* Given records
------------------------
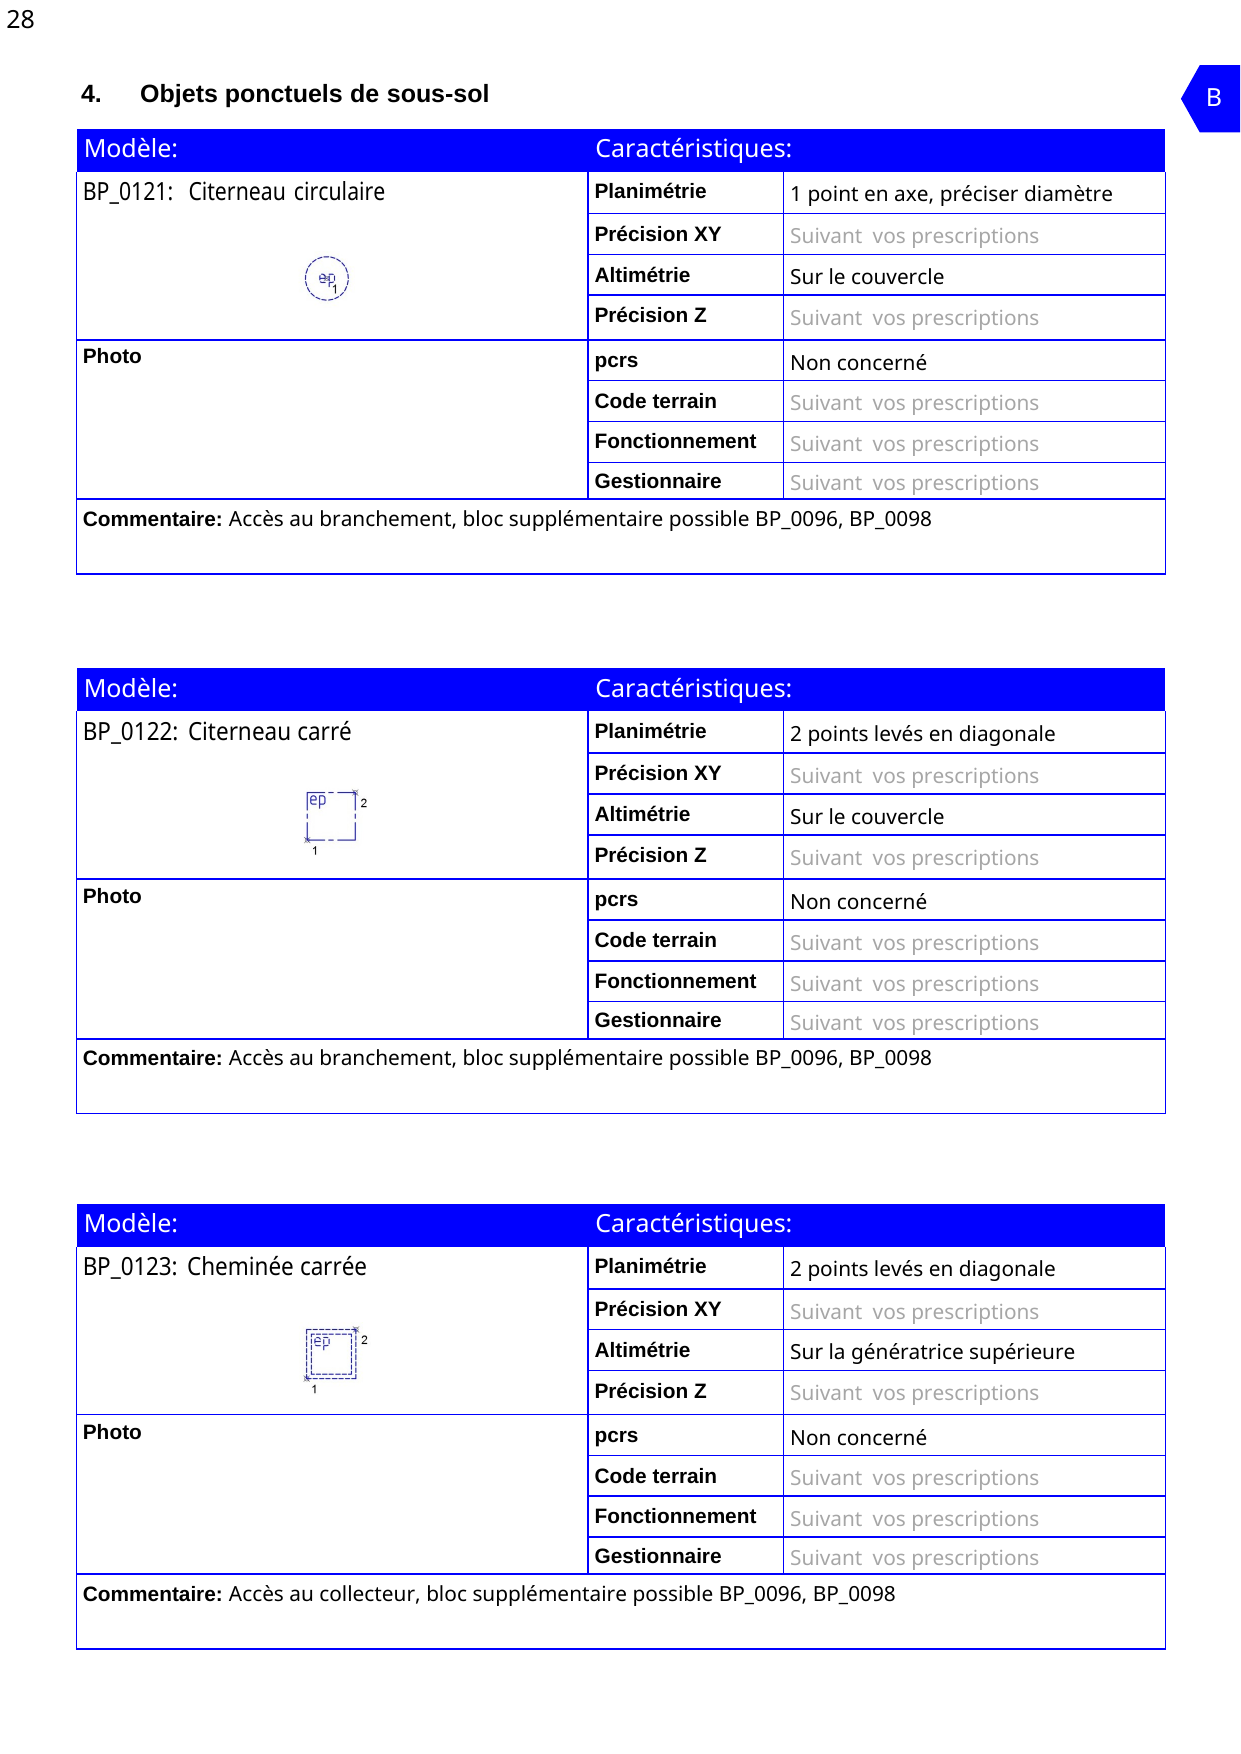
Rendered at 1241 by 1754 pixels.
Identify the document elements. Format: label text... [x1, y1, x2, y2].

table_cell Suivant vos prescriptions [784, 1002, 1165, 1038]
subtitle Objets ponctuels de sous-sol [81, 79, 1191, 107]
table_cell Photo [77, 1415, 587, 1573]
table_cell Non concerné [784, 1415, 1165, 1454]
table_cell Fonctionnement [589, 422, 783, 461]
table_cell 2 points levés en diagonale [784, 1247, 1165, 1288]
table_cell Suivant vos prescriptions [784, 836, 1165, 878]
table_cell Photo [77, 880, 587, 1038]
table_cell Gestionnaire [589, 463, 783, 498]
table_cell Suivant vos prescriptions [784, 463, 1165, 498]
table_cell Planimétrie [589, 172, 783, 213]
table_cell BP_0121: Citerneau circulaire [77, 172, 587, 339]
table_cell Suivant vos prescriptions [784, 962, 1165, 1001]
table_header Caractéristiques: [588, 1204, 1165, 1247]
table_cell Altimétrie [589, 795, 783, 834]
table_cell Précision Z [589, 1371, 783, 1414]
table_cell pcrs [589, 341, 783, 380]
picture [302, 783, 367, 856]
table_header Modèle: [77, 1204, 588, 1247]
table_header Modèle: [77, 668, 588, 711]
table_cell pcrs [589, 1415, 783, 1454]
table_header Modèle: [77, 129, 588, 172]
table_cell BP_0122: Citerneau carré [77, 711, 587, 878]
table_cell Code terrain [589, 381, 783, 421]
table_cell Suivant vos prescriptions [784, 214, 1165, 253]
table_cell Altimétrie [589, 1330, 783, 1369]
table_cell Précision Z [589, 836, 783, 878]
table_cell Commentaire: Accès au collecteur, bloc supplémentaire possible BP_0096, BP_0098 [77, 1575, 1165, 1648]
table_cell pcrs [589, 880, 783, 919]
table_cell Code terrain [589, 1456, 783, 1495]
table_header Caractéristiques: [588, 129, 1165, 172]
table_cell Sur la génératrice supérieure [784, 1330, 1165, 1369]
table_cell Suivant vos prescriptions [784, 1497, 1165, 1536]
table_cell Suivant vos prescriptions [784, 1456, 1165, 1495]
table_cell Altimétrie [589, 255, 783, 294]
table_cell Suivant vos prescriptions [784, 754, 1165, 793]
table_cell BP_0123: Cheminée carrée [77, 1247, 587, 1414]
table_header Caractéristiques: [588, 668, 1165, 711]
table_cell Code terrain [589, 921, 783, 960]
table_cell Précision XY [589, 754, 783, 793]
table_cell Précision XY [589, 1290, 783, 1329]
table_cell Précision XY [589, 214, 783, 253]
table_cell Planimétrie [589, 711, 783, 752]
table_cell Suivant vos prescriptions [784, 1371, 1165, 1414]
table_cell Suivant vos prescriptions [784, 296, 1165, 339]
table_cell Fonctionnement [589, 1497, 783, 1536]
table_cell 1 point en axe, préciser diamètre [784, 172, 1165, 213]
table_cell 2 points levés en diagonale [784, 711, 1165, 752]
table_cell Photo [77, 341, 587, 498]
table_cell Suivant vos prescriptions [784, 422, 1165, 461]
table_cell Commentaire: Accès au branchement, bloc supplémentaire possible BP_0096, BP_0098 [77, 500, 1165, 573]
table_cell Commentaire: Accès au branchement, bloc supplémentaire possible BP_0096, BP_0098 [77, 1040, 1165, 1113]
table_cell Planimétrie [589, 1247, 783, 1288]
table_cell Suivant vos prescriptions [784, 921, 1165, 960]
table_cell Gestionnaire [589, 1002, 783, 1038]
table_cell Suivant vos prescriptions [784, 1538, 1165, 1573]
picture [298, 1322, 371, 1395]
table_cell Fonctionnement [589, 962, 783, 1001]
table_cell Sur le couvercle [784, 255, 1165, 294]
table_cell Sur le couvercle [784, 795, 1165, 834]
table_cell Suivant vos prescriptions [784, 1290, 1165, 1329]
picture [298, 251, 356, 308]
table_cell Non concerné [784, 341, 1165, 380]
table_cell Suivant vos prescriptions [784, 381, 1165, 421]
table_cell Gestionnaire [589, 1538, 783, 1573]
table_cell Précision Z [589, 296, 783, 339]
table_cell Non concerné [784, 880, 1165, 919]
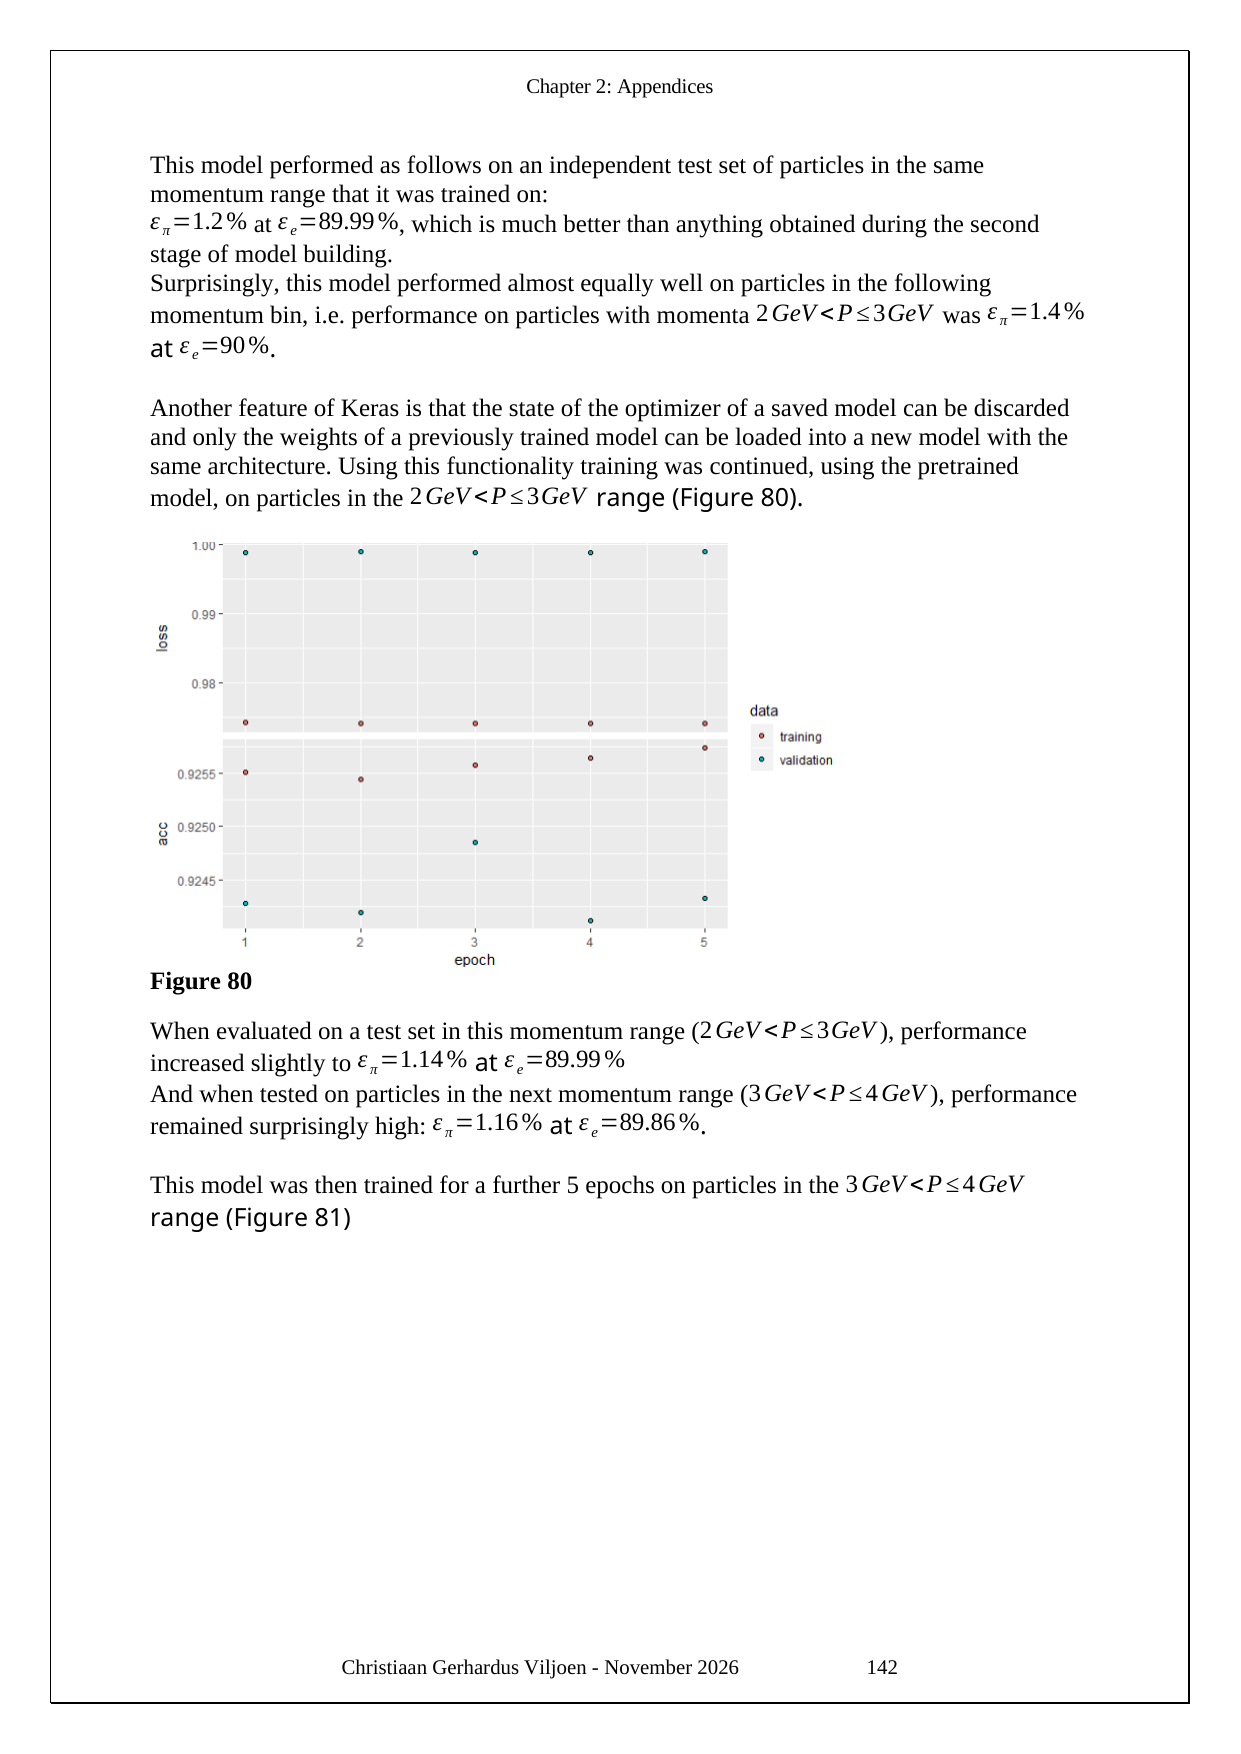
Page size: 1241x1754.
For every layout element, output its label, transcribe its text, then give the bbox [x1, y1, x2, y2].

text And when tested on particles in the next momentum range (), performance remained surprisingly high: at . [150, 1079, 1089, 1142]
text This model was then trained for a further 5 epochs on particles in the range (Figure 77) [150, 1170, 1089, 1233]
text Figure [150, 966, 1089, 995]
text Surprisingly, this model performed almost equally well on particles in the following momentum bin, i.e. performance on particles with momenta was at . [150, 268, 1089, 364]
text Another feature of Keras is that the state of the optimizer of a saved model can be discarded and only the weights of a previously trained model can be loaded into a new model with the same architecture. Using this functionality training was continued, using the pretrained model, on particles in the range (Figure 76). [150, 393, 1089, 513]
picture [150, 542, 837, 967]
text at , which is much better than anything obtained during the second stage of model building. [150, 207, 1089, 268]
text This model performed as follows on an independent test set of particles in the same momentum range that it was trained on: [150, 150, 1089, 207]
text When evaluated on a test set in this momentum range (), performance increased slightly to at [150, 1016, 1089, 1079]
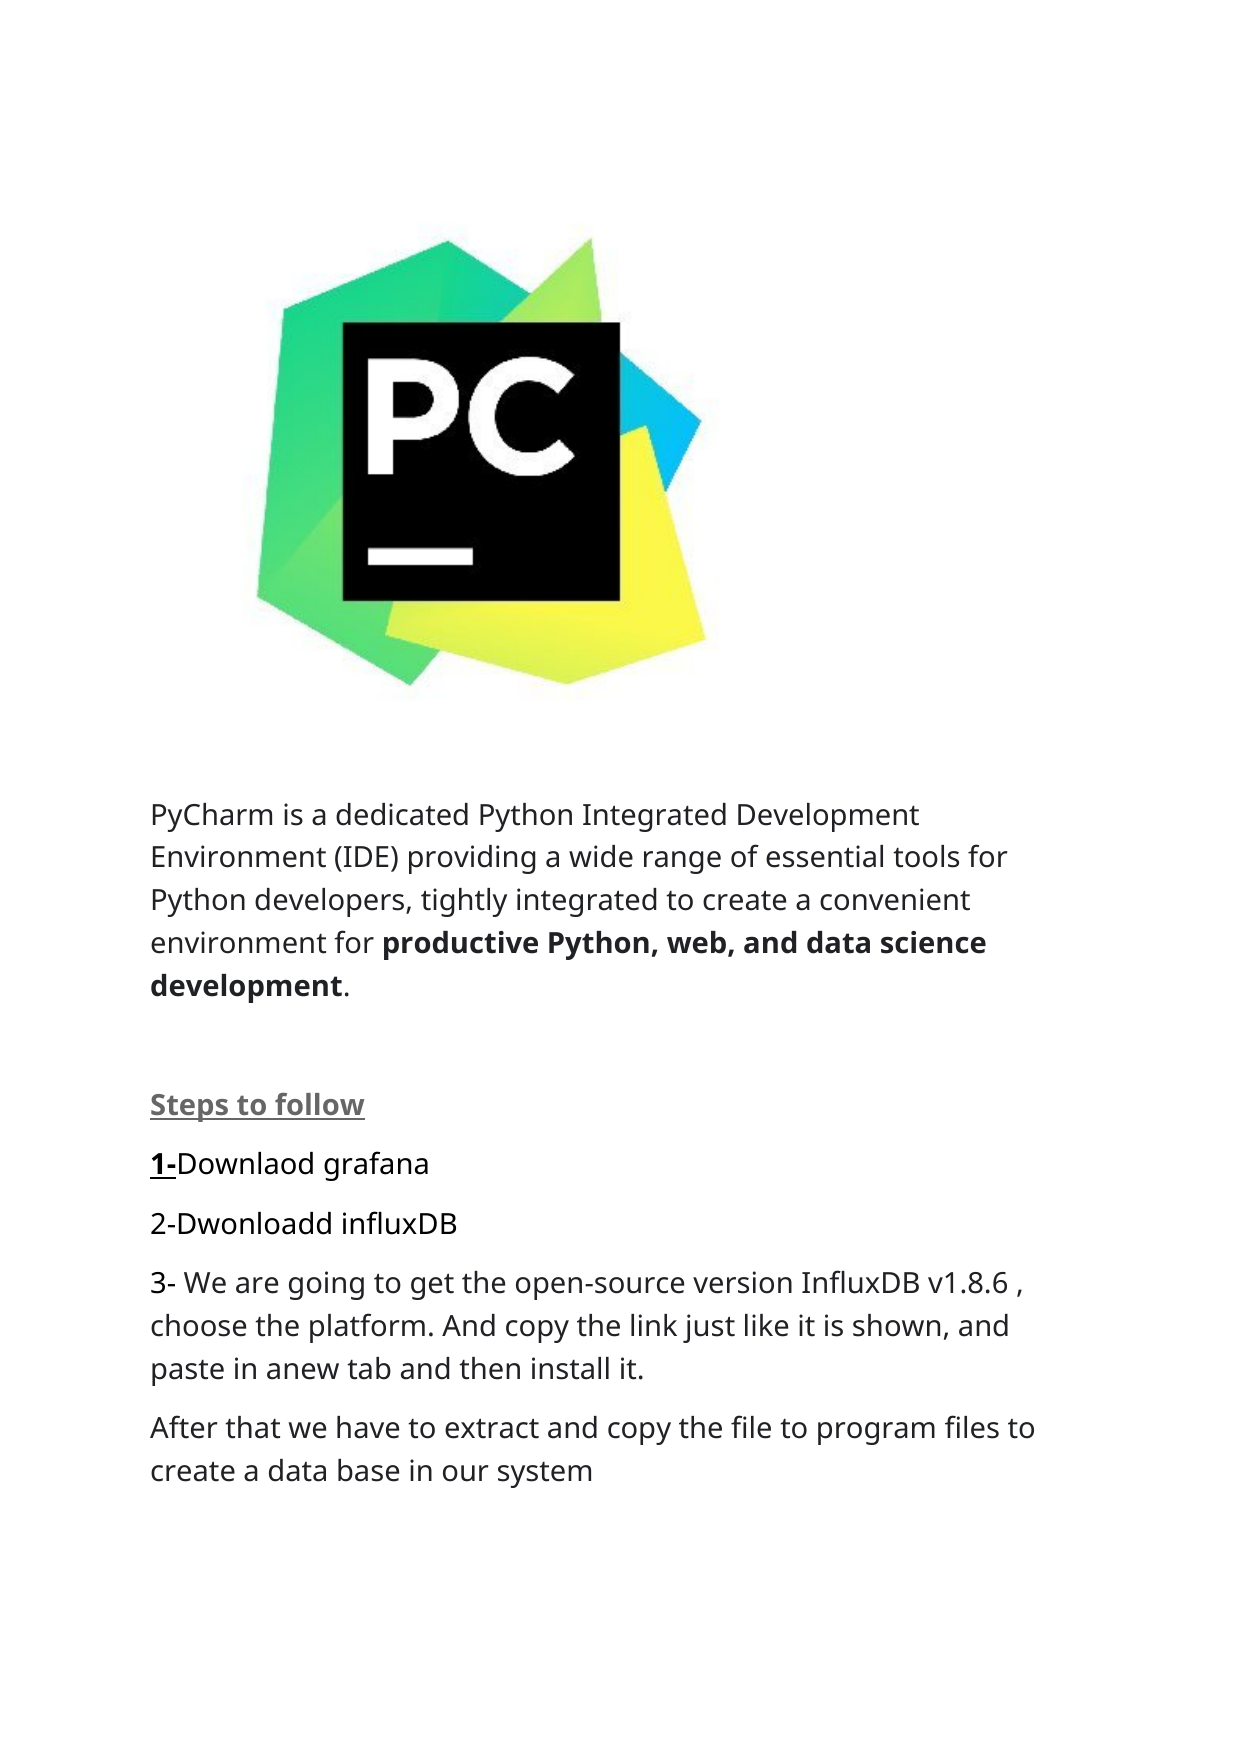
------------------------
* Exercise requirements
Would you write out the data exactly, with no pictures in the copy?

* Solution to the exercise
Rendered at 1241 by 1754 pixels.
Identify the document elements. Format: label text... [x1, y1, x2, y2].

table_cell Suivant vos prescriptions [784, 1002, 1165, 1038]
subtitle Objets ponctuels de sous-sol [81, 79, 1191, 107]
table_cell Photo [77, 1415, 587, 1573]
table_cell Non concerné [784, 1415, 1165, 1454]
table_cell Fonctionnement [589, 422, 783, 461]
table_cell 2 points levés en diagonale [784, 1247, 1165, 1288]
table_cell Suivant vos prescriptions [784, 836, 1165, 878]
table_cell Photo [77, 880, 587, 1038]
table_cell Gestionnaire [589, 463, 783, 498]
table_cell Suivant vos prescriptions [784, 463, 1165, 498]
table_cell Planimétrie [589, 172, 783, 213]
table_cell BP_0121: Citerneau circulaire [77, 172, 587, 339]
table_cell Suivant vos prescriptions [784, 962, 1165, 1001]
table_header Caractéristiques: [588, 1204, 1165, 1247]
table_cell Altimétrie [589, 795, 783, 834]
table_cell Précision Z [589, 1371, 783, 1414]
table_cell pcrs [589, 341, 783, 380]
picture [302, 783, 367, 856]
table_header Modèle: [77, 1204, 588, 1247]
table_header Modèle: [77, 668, 588, 711]
table_cell pcrs [589, 1415, 783, 1454]
table_header Modèle: [77, 129, 588, 172]
table_cell BP_0122: Citerneau carré [77, 711, 587, 878]
table_cell Code terrain [589, 381, 783, 421]
table_cell Suivant vos prescriptions [784, 214, 1165, 253]
table_cell Altimétrie [589, 1330, 783, 1369]
table_cell Précision Z [589, 836, 783, 878]
table_cell Commentaire: Accès au collecteur, bloc supplémentaire possible BP_0096, BP_0098 [77, 1575, 1165, 1648]
table_cell pcrs [589, 880, 783, 919]
table_cell Code terrain [589, 1456, 783, 1495]
table_header Caractéristiques: [588, 129, 1165, 172]
table_cell Sur la génératrice supérieure [784, 1330, 1165, 1369]
table_cell Suivant vos prescriptions [784, 1497, 1165, 1536]
table_cell Suivant vos prescriptions [784, 1456, 1165, 1495]
table_cell Altimétrie [589, 255, 783, 294]
table_cell Suivant vos prescriptions [784, 754, 1165, 793]
table_cell BP_0123: Cheminée carrée [77, 1247, 587, 1414]
table_header Caractéristiques: [588, 668, 1165, 711]
table_cell Code terrain [589, 921, 783, 960]
table_cell Précision XY [589, 754, 783, 793]
table_cell Précision XY [589, 1290, 783, 1329]
table_cell Précision XY [589, 214, 783, 253]
table_cell Planimétrie [589, 711, 783, 752]
table_cell Suivant vos prescriptions [784, 1371, 1165, 1414]
table_cell Suivant vos prescriptions [784, 296, 1165, 339]
table_cell Fonctionnement [589, 1497, 783, 1536]
table_cell 1 point en axe, préciser diamètre [784, 172, 1165, 213]
table_cell 2 points levés en diagonale [784, 711, 1165, 752]
table_cell Photo [77, 341, 587, 498]
table_cell Suivant vos prescriptions [784, 422, 1165, 461]
table_cell Commentaire: Accès au branchement, bloc supplémentaire possible BP_0096, BP_0098 [77, 500, 1165, 573]
table_cell Commentaire: Accès au branchement, bloc supplémentaire possible BP_0096, BP_0098 [77, 1040, 1165, 1113]
table_cell Planimétrie [589, 1247, 783, 1288]
table_cell Suivant vos prescriptions [784, 921, 1165, 960]
table_cell Gestionnaire [589, 1002, 783, 1038]
table_cell Suivant vos prescriptions [784, 1538, 1165, 1573]
picture [298, 1322, 371, 1395]
table_cell Fonctionnement [589, 962, 783, 1001]
table_cell Sur le couvercle [784, 255, 1165, 294]
table_cell Sur le couvercle [784, 795, 1165, 834]
table_cell Suivant vos prescriptions [784, 1290, 1165, 1329]
picture [298, 251, 356, 308]
table_cell Non concerné [784, 341, 1165, 380]
table_cell Suivant vos prescriptions [784, 381, 1165, 421]
table_cell Gestionnaire [589, 1538, 783, 1573]
table_cell Précision Z [589, 296, 783, 339]
table_cell Non concerné [784, 880, 1165, 919]
Page size: 1241x1754.
For every layout element, output its label, transcribe its text, then give the bbox [x1, y1, x2, y2].

text And when tested on particles in the next momentum range (), performance remained surprisingly high: at . [150, 1079, 1089, 1142]
text This model was then trained for a further 5 epochs on particles in the range (Figure 77) [150, 1170, 1089, 1233]
text Figure [150, 966, 1089, 995]
text Surprisingly, this model performed almost equally well on particles in the following momentum bin, i.e. performance on particles with momenta was at . [150, 268, 1089, 364]
text Another feature of Keras is that the state of the optimizer of a saved model can be discarded and only the weights of a previously trained model can be loaded into a new model with the same architecture. Using this functionality training was continued, using the pretrained model, on particles in the range (Figure 76). [150, 393, 1089, 513]
picture [150, 542, 837, 967]
text at , which is much better than anything obtained during the second stage of model building. [150, 207, 1089, 268]
text This model performed as follows on an independent test set of particles in the same momentum range that it was trained on: [150, 150, 1089, 207]
text When evaluated on a test set in this momentum range (), performance increased slightly to at [150, 1016, 1089, 1079]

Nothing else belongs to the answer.